Auch der Ölhafen von Fujairah geriet zuletzt ins Visier. Vor wenigen Tagen wurde er vom Iran angegriffen. Mehrere Öltanks wurden getroffen, wodurch Brände ausbrachen. Teile des Hafenbetriebs und das Verladen von Öl mussten vorübergehend eingestellt werden.
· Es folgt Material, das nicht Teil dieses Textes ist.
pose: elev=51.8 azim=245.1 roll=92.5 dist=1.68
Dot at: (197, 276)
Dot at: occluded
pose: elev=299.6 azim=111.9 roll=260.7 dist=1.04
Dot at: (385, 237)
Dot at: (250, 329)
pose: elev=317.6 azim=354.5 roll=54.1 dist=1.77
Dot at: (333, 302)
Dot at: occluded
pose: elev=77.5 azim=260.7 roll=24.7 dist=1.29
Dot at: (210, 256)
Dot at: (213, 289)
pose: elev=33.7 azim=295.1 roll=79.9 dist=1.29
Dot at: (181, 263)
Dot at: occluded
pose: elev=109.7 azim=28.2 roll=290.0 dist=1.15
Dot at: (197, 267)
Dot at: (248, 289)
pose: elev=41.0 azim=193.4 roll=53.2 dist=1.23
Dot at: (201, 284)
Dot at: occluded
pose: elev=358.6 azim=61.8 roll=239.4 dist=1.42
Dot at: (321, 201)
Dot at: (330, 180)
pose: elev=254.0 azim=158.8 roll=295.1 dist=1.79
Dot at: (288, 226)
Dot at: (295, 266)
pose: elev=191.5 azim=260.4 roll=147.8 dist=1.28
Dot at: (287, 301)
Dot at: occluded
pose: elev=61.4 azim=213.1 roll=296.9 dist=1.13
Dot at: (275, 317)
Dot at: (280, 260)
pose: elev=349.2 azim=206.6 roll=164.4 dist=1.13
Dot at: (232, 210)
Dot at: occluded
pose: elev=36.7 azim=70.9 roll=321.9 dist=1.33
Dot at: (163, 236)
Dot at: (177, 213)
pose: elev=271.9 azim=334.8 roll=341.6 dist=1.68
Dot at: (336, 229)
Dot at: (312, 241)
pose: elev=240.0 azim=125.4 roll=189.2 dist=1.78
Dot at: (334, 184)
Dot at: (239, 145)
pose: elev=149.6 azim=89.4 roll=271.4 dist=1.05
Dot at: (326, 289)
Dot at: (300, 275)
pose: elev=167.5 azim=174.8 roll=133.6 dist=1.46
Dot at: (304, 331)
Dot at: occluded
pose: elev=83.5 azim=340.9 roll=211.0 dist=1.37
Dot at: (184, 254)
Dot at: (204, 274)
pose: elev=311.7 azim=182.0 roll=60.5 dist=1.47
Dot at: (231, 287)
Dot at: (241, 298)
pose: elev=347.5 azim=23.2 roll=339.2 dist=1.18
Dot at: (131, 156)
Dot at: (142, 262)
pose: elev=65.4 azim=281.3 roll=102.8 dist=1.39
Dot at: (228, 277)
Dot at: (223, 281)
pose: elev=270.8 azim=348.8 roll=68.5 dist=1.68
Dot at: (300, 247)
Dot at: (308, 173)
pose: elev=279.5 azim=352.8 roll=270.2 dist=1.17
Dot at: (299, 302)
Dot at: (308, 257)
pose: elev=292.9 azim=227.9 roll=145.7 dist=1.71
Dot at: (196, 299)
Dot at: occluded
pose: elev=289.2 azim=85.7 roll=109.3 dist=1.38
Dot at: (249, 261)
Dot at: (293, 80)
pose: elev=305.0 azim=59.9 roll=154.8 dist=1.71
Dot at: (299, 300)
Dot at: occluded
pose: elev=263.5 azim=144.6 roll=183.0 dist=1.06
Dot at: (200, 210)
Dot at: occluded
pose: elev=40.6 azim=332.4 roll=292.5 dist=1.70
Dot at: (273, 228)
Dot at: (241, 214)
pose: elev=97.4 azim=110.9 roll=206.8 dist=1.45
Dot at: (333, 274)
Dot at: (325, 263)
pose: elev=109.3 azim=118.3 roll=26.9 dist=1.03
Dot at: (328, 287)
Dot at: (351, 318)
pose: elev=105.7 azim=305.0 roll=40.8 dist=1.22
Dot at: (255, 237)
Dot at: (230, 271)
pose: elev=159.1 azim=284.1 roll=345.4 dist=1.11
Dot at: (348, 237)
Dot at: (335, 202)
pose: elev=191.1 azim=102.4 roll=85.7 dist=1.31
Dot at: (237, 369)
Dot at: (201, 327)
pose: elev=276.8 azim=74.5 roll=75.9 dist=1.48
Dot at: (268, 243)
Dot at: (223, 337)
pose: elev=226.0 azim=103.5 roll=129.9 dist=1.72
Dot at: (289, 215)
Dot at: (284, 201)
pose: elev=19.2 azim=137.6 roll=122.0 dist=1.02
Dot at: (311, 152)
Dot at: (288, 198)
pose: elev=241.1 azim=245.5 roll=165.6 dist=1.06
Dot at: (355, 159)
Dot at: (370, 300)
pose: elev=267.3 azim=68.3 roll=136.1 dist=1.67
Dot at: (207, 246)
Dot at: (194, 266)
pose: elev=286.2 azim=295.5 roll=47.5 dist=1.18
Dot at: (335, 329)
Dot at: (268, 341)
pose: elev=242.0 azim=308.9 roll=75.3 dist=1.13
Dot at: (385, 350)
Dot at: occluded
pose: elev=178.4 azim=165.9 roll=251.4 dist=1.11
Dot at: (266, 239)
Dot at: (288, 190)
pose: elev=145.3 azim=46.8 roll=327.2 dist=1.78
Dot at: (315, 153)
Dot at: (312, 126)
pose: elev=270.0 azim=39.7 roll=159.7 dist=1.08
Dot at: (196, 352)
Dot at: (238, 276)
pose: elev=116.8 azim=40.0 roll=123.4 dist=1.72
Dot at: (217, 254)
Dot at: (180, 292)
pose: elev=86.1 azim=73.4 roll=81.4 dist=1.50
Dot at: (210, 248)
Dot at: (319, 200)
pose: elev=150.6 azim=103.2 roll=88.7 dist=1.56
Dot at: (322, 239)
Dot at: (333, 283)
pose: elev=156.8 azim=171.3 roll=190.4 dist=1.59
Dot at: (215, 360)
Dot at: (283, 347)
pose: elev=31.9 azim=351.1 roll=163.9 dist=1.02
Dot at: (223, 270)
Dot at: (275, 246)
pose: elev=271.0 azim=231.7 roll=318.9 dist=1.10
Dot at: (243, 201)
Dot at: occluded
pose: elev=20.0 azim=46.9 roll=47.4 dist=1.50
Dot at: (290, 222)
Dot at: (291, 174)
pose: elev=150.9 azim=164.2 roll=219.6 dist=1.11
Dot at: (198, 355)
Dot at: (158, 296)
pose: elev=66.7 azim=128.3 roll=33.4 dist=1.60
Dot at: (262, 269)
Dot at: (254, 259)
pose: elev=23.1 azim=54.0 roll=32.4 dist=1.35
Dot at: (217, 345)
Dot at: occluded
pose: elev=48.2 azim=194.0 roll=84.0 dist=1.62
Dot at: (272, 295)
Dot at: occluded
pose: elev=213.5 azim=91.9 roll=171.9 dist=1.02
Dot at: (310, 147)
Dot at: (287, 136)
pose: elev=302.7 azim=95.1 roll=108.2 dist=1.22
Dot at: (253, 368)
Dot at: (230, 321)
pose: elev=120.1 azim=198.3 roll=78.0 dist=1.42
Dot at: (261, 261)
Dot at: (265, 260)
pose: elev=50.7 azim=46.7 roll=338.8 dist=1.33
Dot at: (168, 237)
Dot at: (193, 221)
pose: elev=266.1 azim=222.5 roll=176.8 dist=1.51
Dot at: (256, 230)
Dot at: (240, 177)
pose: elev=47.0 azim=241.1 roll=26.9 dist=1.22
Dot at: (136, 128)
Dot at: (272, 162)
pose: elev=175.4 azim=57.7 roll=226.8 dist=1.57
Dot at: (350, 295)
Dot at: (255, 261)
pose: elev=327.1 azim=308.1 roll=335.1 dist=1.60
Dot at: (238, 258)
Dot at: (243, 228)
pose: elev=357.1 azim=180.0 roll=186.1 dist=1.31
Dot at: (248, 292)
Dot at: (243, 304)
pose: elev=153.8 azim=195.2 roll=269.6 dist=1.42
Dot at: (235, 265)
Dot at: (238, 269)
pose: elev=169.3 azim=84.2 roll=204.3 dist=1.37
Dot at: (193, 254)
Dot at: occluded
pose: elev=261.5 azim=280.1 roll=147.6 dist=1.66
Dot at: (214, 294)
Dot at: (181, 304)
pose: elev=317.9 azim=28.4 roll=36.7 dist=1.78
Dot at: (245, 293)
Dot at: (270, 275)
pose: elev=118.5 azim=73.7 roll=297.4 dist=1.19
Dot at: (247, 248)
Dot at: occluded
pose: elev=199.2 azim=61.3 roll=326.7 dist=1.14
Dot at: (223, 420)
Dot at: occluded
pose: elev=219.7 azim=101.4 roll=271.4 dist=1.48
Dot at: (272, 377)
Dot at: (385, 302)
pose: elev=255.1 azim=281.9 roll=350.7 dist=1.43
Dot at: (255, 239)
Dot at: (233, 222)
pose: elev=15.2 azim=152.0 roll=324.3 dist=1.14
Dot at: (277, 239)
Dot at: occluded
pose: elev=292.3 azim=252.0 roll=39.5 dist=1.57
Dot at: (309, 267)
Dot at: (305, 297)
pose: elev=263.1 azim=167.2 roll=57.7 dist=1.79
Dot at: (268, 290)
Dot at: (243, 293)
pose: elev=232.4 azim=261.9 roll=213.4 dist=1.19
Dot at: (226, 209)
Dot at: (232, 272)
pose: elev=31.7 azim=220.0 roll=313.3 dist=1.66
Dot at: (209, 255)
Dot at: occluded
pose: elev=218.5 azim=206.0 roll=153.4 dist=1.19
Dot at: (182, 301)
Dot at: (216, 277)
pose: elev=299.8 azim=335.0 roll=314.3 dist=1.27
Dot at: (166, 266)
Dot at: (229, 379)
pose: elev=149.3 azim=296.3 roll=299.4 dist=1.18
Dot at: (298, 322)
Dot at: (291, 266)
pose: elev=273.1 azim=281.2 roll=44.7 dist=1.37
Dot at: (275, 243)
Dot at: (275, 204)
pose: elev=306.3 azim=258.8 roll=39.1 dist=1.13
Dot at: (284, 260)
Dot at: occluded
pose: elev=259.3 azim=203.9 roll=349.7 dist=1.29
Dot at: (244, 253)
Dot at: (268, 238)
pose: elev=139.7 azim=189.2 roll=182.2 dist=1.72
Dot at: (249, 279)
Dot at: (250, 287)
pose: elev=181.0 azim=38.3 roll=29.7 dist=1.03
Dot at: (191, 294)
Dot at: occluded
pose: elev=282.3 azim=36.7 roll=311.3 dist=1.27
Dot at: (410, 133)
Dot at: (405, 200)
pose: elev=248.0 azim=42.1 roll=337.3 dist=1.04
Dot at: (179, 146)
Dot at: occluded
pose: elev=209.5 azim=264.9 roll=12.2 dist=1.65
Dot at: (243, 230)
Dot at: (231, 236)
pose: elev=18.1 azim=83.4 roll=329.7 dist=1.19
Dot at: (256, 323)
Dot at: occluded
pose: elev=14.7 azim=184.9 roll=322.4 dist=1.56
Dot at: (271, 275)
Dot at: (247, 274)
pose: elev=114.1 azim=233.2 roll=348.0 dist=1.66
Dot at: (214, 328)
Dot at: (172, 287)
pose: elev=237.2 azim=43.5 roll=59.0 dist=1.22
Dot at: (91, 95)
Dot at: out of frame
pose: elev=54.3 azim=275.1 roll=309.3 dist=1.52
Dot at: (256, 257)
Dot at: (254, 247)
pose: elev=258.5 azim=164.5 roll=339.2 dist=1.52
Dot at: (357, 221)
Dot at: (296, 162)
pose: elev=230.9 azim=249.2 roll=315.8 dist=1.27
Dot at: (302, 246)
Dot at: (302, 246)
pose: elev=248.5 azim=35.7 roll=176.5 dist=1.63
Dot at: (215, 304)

Das Mullah-Regime versucht, durch die Blockade der Straße von Hormus und Angriffe auf Ölanlagen der Nachbarstaaten den Ölpreis auf ein Niveau zu bringen, das die Weltwirtschaft in die Krise stürzt. Dass das nicht sofort gelungen ist, liegt maßgeblich daran, dass es ein weltweites Überangebot an Öl gab, als der Krieg begann. Die Freigabe von Notfall-Ölreserven und die Pipelines, über die Saudi-Arabien und die Vereinigten Arabischen Emirate weiter Öl auf den Markt bringen, tun das ihre, um die Situation etwas zu beruhigen. Dennoch wird an einer Öffnung der Straße von Hormus kein Weg vorbeiführen.